# Christmas Vaca near Helen - ideas for getting the kids in the woods?



## bcontento (Oct 7, 2016)

greetings all! We are taking a vacation near Helen, GA over Christmas (23rd-28th). I would LOVE to get my son and daughter (both 13yrs old) into the woods. They are both fairly experienced (taken hogs and doves). I'm looking for some guidance on location and regs. Since we are on a trip, we're looking for small game/bird options primarily (quail, pheasant, dove, grouse, squirrel, rabbit)

From what I've read, I'm thinking I'll get the Avid Angler license: 3 Day Hunting/Fishing Combo License, 3 Day Trout License (we fish, too and would love to find some trout) with the add-on MIP for migratory birds. $30 total. Unfortunately, I don't see much in the way of details on exactly what the licenses "includes" or exclude. Does this license take care of my small game and migratory bird plans? Do I need a WMA permit of some kind to hunt the WMAs like I do in FL?

_AIM OF THE EXERCISE_:
Extract the stretch of the hunting trip thread from "## bcontento (Oct" through "grouse, squirrel, rabbit)". The records come from a separate source.

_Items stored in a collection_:
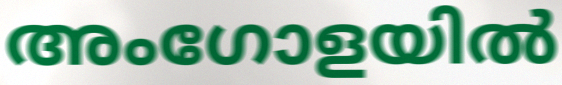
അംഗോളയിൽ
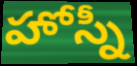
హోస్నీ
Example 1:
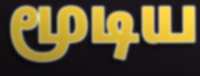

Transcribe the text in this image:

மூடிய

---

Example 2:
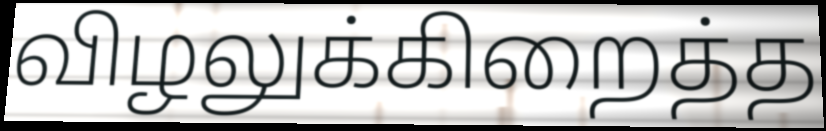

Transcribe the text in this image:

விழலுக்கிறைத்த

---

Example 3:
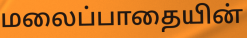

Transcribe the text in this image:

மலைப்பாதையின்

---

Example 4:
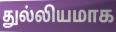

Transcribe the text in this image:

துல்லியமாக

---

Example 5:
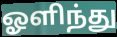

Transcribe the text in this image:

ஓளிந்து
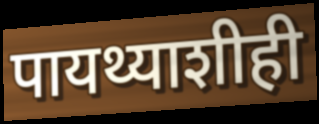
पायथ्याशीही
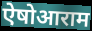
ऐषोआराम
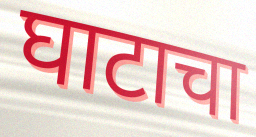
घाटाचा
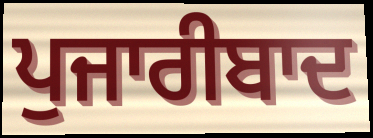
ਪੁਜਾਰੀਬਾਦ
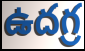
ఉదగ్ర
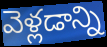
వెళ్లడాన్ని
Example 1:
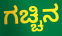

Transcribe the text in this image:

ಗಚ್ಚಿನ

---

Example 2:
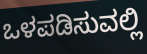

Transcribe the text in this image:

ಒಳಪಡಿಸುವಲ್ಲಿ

_THE REPLY_:
## bcontento (Oct 7, 2016)

greetings all! We are taking a vacation near Helen, GA over Christmas (23rd-28th). I would LOVE to get my son and daughter (both 13yrs old) into the woods. They are both fairly experienced (taken hogs and doves). I'm looking for some guidance on location and regs. Since we are on a trip, we're looking for small game/bird options primarily (quail, pheasant, dove, grouse, squirrel, rabbit)